Son Excellence Eugène Rougon
Son Excellence Eugène Rougon (paragraphe n°2188)
Chapitre X
Le bal flambait. Dans la salle à manger, dont on apercevait un coin par la porte grande ouverte, le premier adjoint bourrait de friandises les trois filles du conservateur des Eaux et Forêts ; tandis que le colonel du 78e de ligne buvait du punch, l'oreille tendue aux méchancetés de l'ingénieur en chef des Ponts et Chaussées, qui croquait des pralines. Monsieur Kahn, près de la porte, répétait très haut au président du tribunalcivil son discours de l'après-midi, sur les bienfaits de la nouvelle voie ferrée, au milieu d'un groupe compact d'hommes graves, le directeur des contributions directes, les deux juges de paix, les délégués de la chambre consultative d'agriculture et de la société de statistique, bouches béantes. Puis, autour du grand salon, sous les cinq lustres, une valse que l'orchestre jouait avec des éclats de trompette berçait des couples, le fils du receveur général et la sœur du maire, l'un des substituts et une demoiselle en bleu, l'autre des substituts et une demoiselle en rose.
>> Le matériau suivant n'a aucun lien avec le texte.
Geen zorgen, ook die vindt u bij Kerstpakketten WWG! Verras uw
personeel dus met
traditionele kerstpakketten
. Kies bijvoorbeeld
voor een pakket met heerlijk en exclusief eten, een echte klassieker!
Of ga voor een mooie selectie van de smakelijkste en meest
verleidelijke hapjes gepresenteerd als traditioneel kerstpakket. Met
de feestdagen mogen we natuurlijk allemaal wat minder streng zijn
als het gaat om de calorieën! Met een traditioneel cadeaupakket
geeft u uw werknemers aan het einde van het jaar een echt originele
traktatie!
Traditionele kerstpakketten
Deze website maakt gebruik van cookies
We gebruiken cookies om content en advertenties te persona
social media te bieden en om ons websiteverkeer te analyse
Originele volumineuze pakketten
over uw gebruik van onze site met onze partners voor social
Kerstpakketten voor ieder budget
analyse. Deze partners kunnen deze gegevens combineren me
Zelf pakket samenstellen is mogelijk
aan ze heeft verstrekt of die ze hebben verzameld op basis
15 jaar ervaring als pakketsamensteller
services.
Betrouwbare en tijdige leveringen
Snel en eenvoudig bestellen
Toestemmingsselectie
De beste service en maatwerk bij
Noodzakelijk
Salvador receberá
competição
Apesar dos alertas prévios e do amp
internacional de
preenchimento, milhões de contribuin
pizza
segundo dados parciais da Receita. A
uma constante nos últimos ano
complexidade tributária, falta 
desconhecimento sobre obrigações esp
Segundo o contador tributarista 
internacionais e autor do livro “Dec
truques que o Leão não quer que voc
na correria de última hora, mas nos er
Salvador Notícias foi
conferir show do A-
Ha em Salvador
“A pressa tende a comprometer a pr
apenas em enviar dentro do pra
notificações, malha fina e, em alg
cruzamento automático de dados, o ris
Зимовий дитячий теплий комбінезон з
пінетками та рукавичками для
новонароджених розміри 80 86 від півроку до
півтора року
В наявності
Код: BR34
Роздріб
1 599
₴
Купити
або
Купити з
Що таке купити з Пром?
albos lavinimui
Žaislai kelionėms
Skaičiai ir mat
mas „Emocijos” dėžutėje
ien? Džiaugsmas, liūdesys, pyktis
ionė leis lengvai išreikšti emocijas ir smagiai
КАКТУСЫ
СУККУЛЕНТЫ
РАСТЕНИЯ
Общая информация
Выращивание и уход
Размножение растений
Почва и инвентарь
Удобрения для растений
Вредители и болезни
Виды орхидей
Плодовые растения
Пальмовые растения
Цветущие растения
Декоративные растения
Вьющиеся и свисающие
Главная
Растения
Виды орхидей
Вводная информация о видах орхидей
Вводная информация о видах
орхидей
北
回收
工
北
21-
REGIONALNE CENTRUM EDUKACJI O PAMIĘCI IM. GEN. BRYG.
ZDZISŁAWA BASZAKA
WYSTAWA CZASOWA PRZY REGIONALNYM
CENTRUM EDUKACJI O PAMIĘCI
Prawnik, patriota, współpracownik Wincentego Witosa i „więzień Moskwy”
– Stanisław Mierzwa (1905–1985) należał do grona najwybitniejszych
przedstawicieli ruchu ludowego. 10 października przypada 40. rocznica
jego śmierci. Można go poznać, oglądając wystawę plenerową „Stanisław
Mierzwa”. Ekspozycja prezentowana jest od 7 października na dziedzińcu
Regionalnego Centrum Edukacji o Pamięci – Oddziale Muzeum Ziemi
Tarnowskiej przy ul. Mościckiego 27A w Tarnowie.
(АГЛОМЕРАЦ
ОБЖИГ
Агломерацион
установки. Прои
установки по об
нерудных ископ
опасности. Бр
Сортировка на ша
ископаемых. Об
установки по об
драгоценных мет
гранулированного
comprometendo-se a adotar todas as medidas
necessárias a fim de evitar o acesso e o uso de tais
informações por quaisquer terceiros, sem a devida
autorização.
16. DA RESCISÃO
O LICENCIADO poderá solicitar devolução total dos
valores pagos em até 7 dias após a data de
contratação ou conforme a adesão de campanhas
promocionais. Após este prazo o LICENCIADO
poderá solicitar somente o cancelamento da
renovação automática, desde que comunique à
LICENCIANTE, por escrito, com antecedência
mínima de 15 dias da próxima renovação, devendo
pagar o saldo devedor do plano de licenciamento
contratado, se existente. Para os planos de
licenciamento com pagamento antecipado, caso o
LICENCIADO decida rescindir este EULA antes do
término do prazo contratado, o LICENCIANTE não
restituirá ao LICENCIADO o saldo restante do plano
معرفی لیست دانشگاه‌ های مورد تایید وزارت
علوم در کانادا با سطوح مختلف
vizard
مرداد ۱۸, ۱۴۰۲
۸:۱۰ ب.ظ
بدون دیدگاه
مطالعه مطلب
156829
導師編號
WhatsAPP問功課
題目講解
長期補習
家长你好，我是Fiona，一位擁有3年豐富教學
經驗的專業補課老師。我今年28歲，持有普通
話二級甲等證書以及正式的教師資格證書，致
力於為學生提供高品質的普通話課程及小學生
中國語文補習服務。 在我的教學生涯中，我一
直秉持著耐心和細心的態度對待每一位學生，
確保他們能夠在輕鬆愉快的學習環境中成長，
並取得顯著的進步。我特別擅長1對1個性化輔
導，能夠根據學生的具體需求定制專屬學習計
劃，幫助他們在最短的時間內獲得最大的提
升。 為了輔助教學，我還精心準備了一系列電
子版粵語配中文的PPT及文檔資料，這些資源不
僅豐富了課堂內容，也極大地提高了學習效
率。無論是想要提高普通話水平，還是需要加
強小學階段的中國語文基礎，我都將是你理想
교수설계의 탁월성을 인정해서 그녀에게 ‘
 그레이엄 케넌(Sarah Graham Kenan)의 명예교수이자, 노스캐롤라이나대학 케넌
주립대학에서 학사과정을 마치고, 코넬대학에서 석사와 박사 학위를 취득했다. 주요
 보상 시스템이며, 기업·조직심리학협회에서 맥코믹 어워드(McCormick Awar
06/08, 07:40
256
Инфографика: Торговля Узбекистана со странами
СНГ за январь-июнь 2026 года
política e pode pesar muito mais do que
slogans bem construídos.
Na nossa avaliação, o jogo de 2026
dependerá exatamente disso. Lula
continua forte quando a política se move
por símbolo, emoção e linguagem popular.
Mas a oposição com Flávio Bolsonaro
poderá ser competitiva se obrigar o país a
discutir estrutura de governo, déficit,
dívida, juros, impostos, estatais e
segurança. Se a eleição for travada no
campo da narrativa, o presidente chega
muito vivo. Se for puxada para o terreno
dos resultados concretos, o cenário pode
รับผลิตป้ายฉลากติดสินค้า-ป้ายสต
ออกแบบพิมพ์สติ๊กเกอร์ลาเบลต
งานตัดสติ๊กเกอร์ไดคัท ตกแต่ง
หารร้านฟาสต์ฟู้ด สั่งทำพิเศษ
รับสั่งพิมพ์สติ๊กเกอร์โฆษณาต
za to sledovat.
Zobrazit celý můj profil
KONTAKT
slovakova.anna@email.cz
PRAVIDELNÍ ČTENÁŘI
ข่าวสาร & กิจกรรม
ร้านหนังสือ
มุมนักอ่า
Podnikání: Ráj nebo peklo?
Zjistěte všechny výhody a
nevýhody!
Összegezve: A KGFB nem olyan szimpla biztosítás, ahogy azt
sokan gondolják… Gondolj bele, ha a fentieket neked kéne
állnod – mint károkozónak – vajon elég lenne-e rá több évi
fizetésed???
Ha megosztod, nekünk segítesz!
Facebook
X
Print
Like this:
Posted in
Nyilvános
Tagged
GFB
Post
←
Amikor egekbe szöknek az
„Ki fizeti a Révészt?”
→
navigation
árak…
Mais un couple surtout soulevait un murmure d'admiration, le commissaire central et la femme du proviseur galamment enlacés, tournant avec lenteur ; il s'était hâté d'aller faire une toilette correcte, habit noir, bottes vernies, gants blancs ; et la jolie blonde lui avait pardonné son retard, pâmée à son épaule, les yeux noyés de tendresse. Gilquin accentuait les mouvements de hanches, en rejetant en arrière son torse de beau danseur de bals publics, pointe canaille dont le haut goût ravissait la galerie. Rougon, que le couple faillit bousculer, dut se coller contre un mur, pour le laisser passer, dans un flot de tarlatane étoilée d'or.